Dit advies betreft het ontwerp van koninklijk besluit (KB) tot wijziging van het KB van 22 mei 2003 betreffende de procedure voor de behandeling van de dossiers inzake tegemoetkomingen aan personen met een handicap, waarbij de periode van cumul van het recht op tegemoetkomingen voor personen met een handicap met het arbeidsinkomen wordt verlengd voor mensen die langdurig inactief zijn.

 

3. ANALYSE

Eerst wordt de huidige situatie toegelicht (A), vervolgens wordt de voorgestelde wetswijziging besproken (B).

A. Huidige situatie:

  • Uit art. 9bis (IVT) en art. 9ter (IT) van het KB van 6 juli 1987 tot uitvoering van de wet van 27 februari 1987 betreffende de tegemoetkomingen aan gehandicapten (hierna: KB IVT/IT), volgt dat ‘arbeidsinkomen’ gedefinieerd wordt als: “het inkomen verworven uit werkelijk gepresteerde arbeid”.
  • Artikel 23 KB van 22 mei 2003 betreffende de procedure voor de behandeling van de dossiers inzake tegemoetkomingen aan personen met een handicap (hierna: KB procedure tegemoetkomingen):

(…)

§ 1bis. Er wordt ambtshalve overgaan tot een herziening van het recht op de inkomensvervangende tegemoetkoming en het recht op de integratietegemoetkoming :

1° op 31 december van het kalenderjaar tijdens hetwelk de in artikel 7 van de wet bedoelde inkomsten met ten minste [20 pct.] zijn gestegen ten opzichte van het voorafgaand kalenderjaar.
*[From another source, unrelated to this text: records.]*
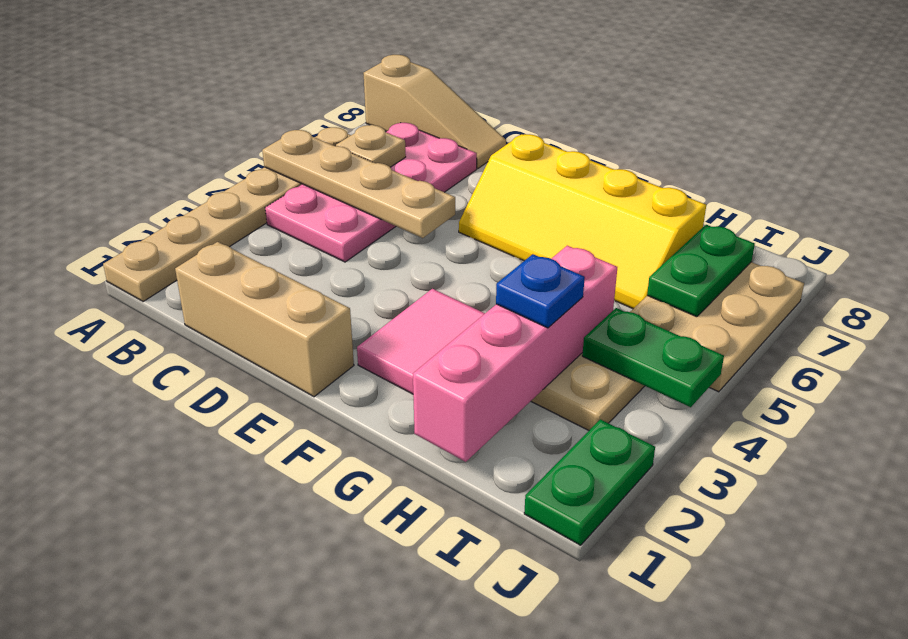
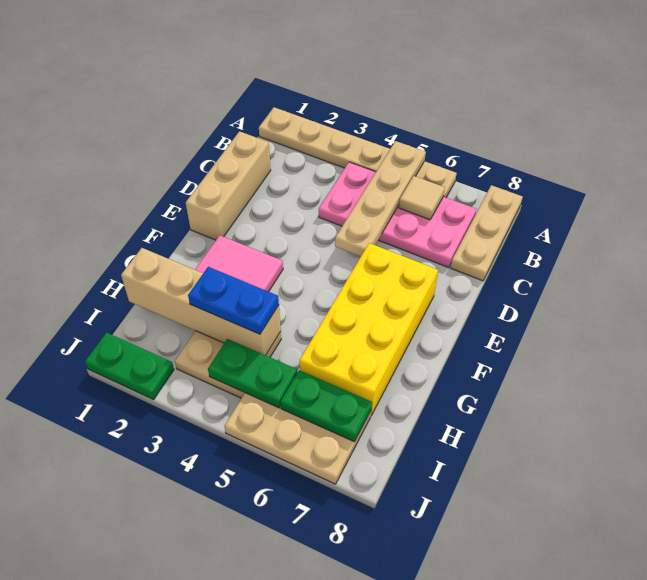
tan 1x3 slope [364,55,506,169] -> tan 1x3 plate [451,185,523,281]
tan 1x1 plate [336,125,406,167] -> tan 1x1 tile [399,176,445,220]
yellow 2x4 slope [459,134,706,309] -> yellow 2x4 brick [300,243,438,415]
pink 1x4 brick [413,246,617,462] -> tan 1x4 brick [121,248,281,355]
blue 1x1 plate [496,254,585,328] -> blue 1x2 plate [188,267,279,334]
green 1x2 plate [582,308,724,407] -> green 1x2 plate turned to [208,339,297,408]

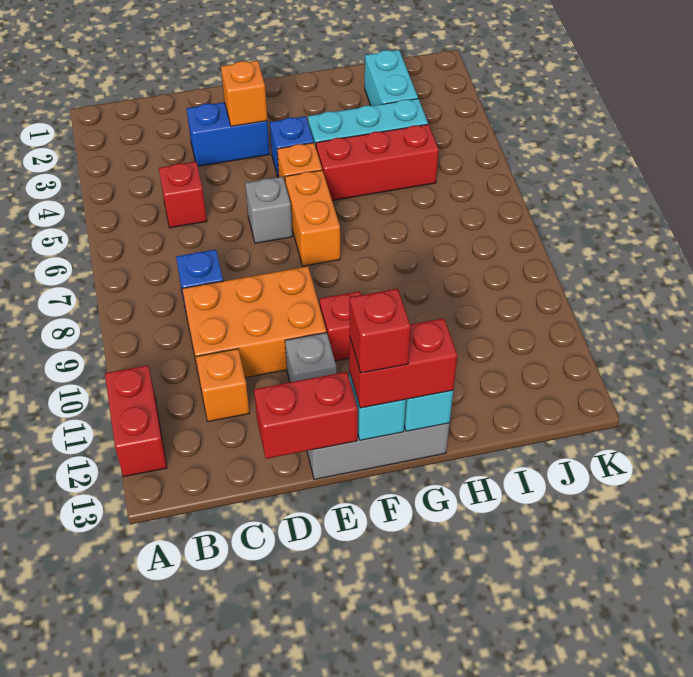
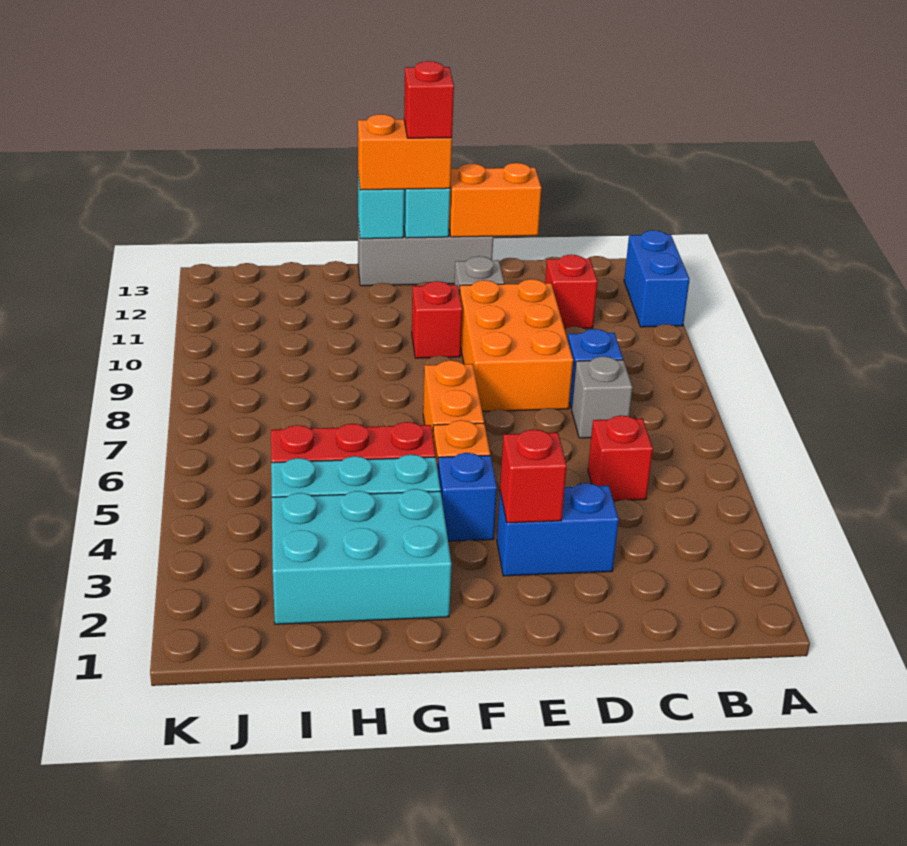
red 1x2 brick [105,365,167,477] -> blue 1x2 brick [624,230,690,327]
orange 2x3 brick [182,266,326,381] -> orange 2x3 brick turned to [460,279,573,411]
orange 1x1 brick [196,349,249,422] -> red 1x1 brick [545,255,598,329]
red 1x2 brick [254,372,358,459] -> orange 1x2 brick [449,163,541,237]
orange 1x1 brick [221,61,267,126] -> red 1x1 brick [500,429,567,523]
grey 1x1 brick [245,177,292,243] -> grey 1x1 brick moved to [572,356,632,438]
red 1x2 brick [349,318,457,408] -> orange 1x2 brick [358,114,452,190]
cyan 1x2 brick [365,50,418,106] -> cyan 2x3 brick [272,489,452,624]

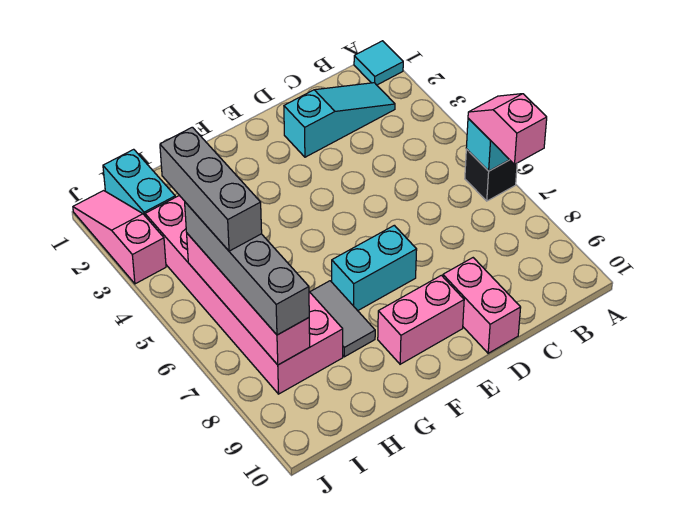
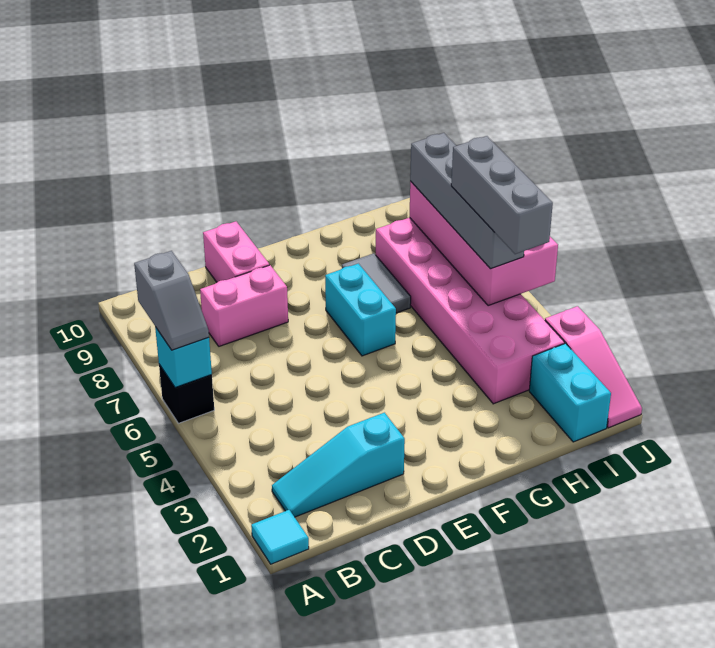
pink 1x2 slope [468,94,547,164] -> grey 1x2 slope [134,251,209,350]
cyan 1x2 brick [332,225,417,311] -> cyan 1x2 brick turned to [325,264,396,356]
pink 1x2 brick [378,275,464,364] -> pink 1x2 brick moved to [200,265,288,346]
pink 1x4 brick [187,234,310,365] -> pink 2x4 brick [409,181,558,306]

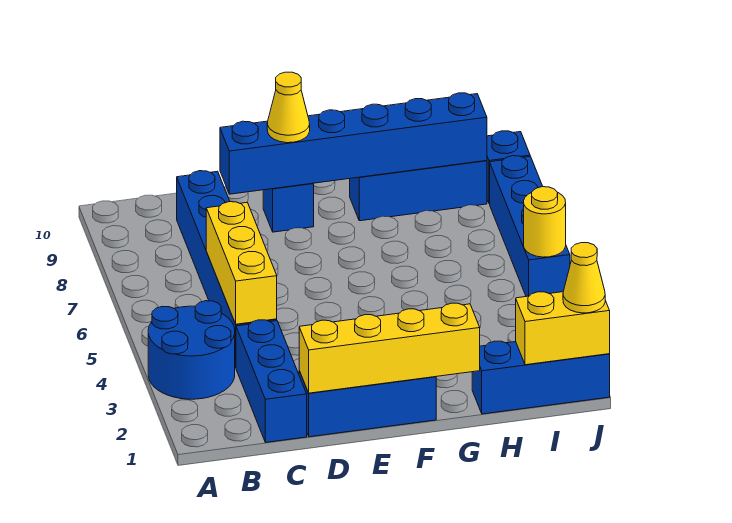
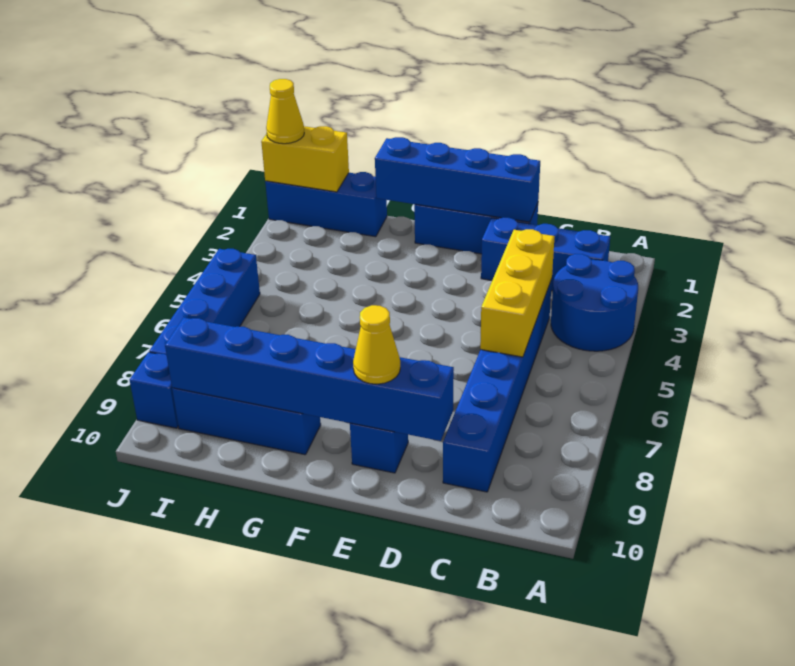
blue 1x3 brick [236,320,307,442] -> blue 1x3 brick turned to [481,218,610,291]
yellow 1x4 brick [299,303,480,393] -> blue 1x4 brick [375,137,540,222]
yellow 1x1 round brick [524,187,566,257] -> none

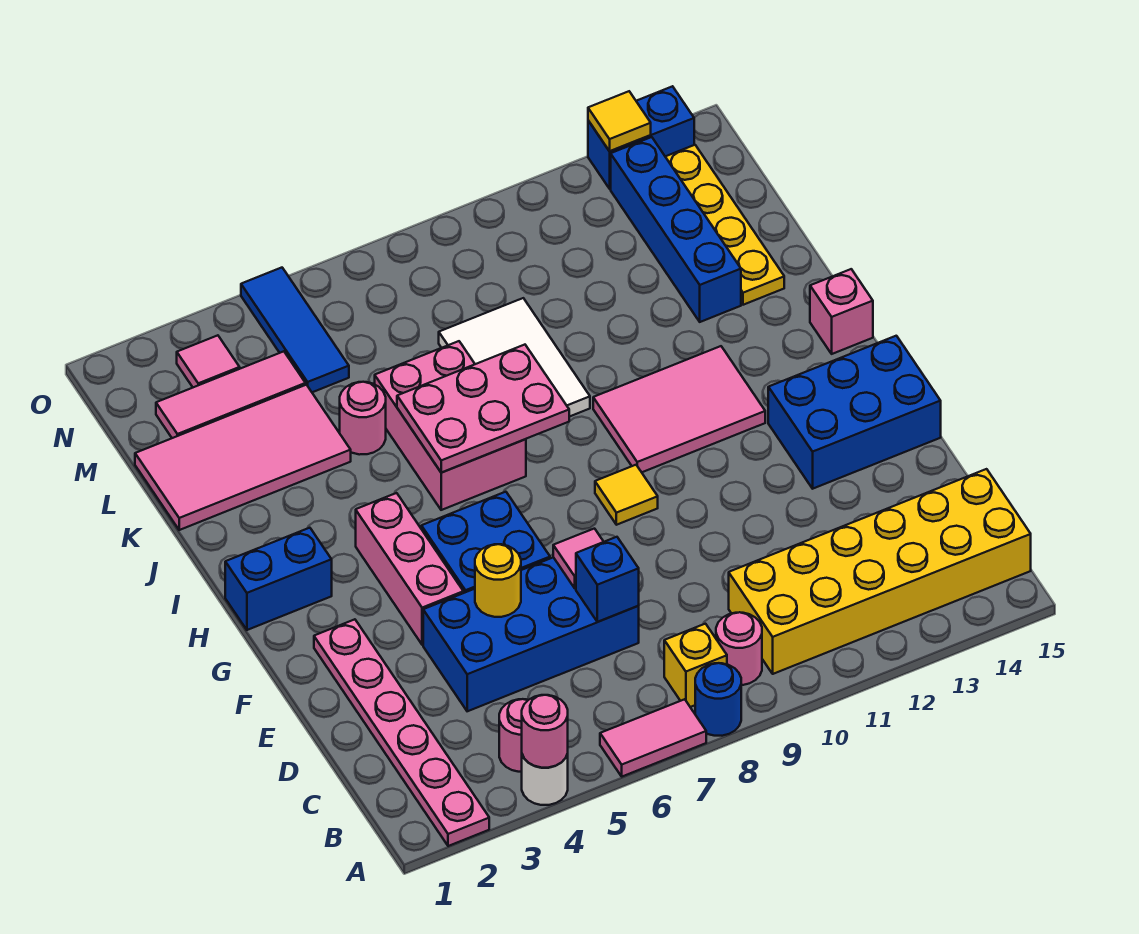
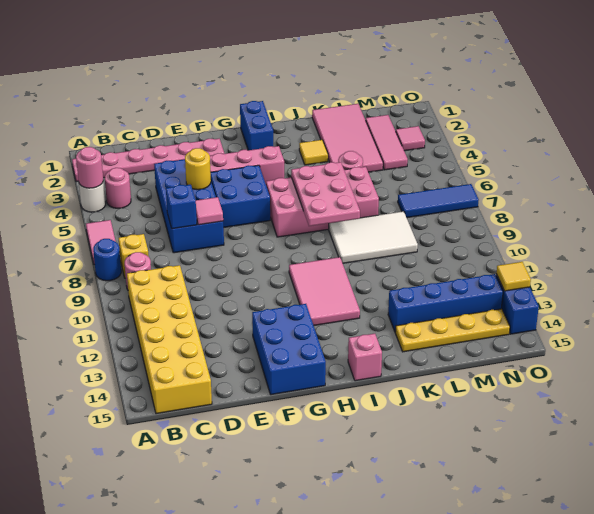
yellow 1x1 tile [595,465,658,525] -> yellow 1x1 tile moved to [299,140,328,165]
pink 2x3 brick [375,341,526,510] -> pink 2x4 brick [266,167,379,237]
blue 1x3 tile [241,268,349,392] -> blue 1x3 tile moved to [398,184,479,218]

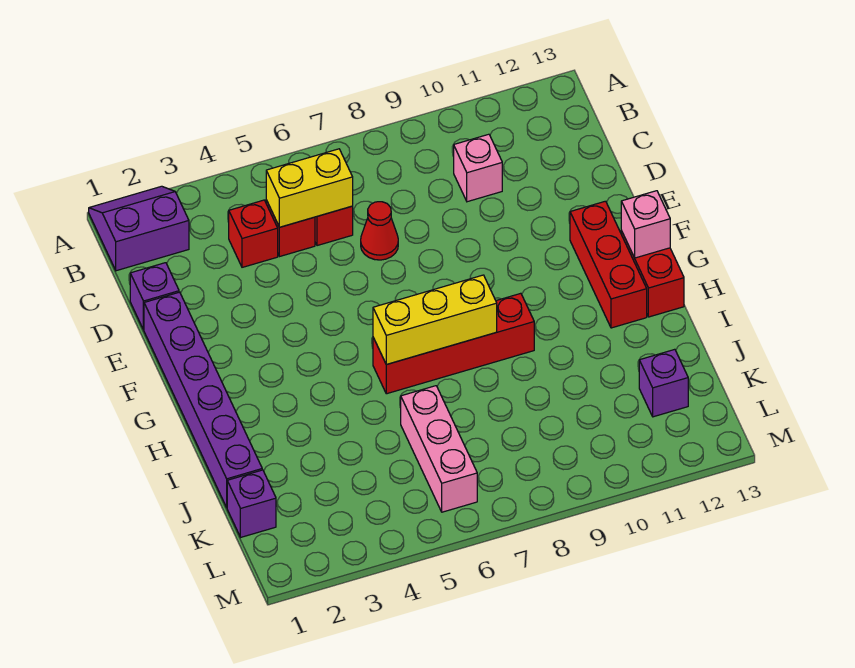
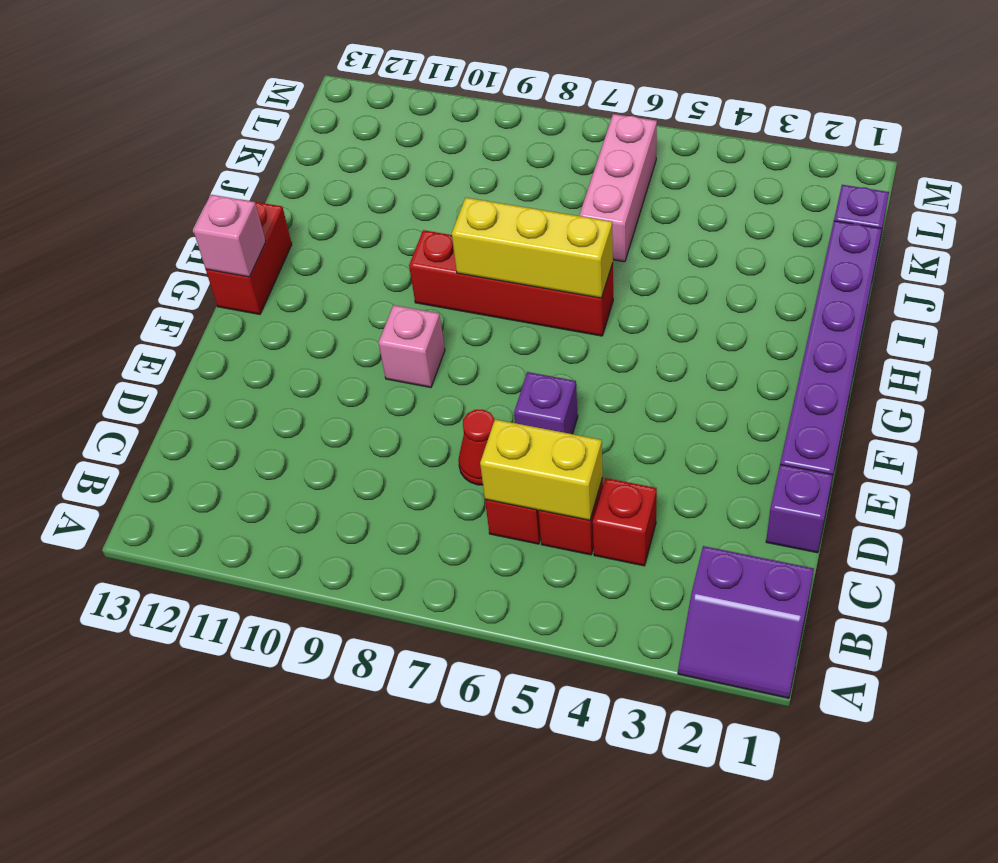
pink 1x1 brick [454,134,502,202] -> pink 1x1 brick moved to [379,305,445,387]
red 1x3 brick [570,201,647,328] -> none
purple 1x1 brick [639,349,688,417] -> purple 1x1 brick moved to [514,372,578,434]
[In afwijking van het voorgaande lid, wordt tot een ambtshalve herziening van het recht overgegaan op de eerste dag van de maand die volgt op deze waarin een beroepsactiviteit een aanvang nam, en op voorwaarde dat de persoon met een handicap niet over belastbare inkomsten beschikt tijdens het jaar -2 of het jaar -1 in de zin van de artikelen 8 en 9 van het koninklijk besluit van 6 juli 1987 betreffende de inkomensvervangende tegemoetkoming en de integratietegemoetkoming.]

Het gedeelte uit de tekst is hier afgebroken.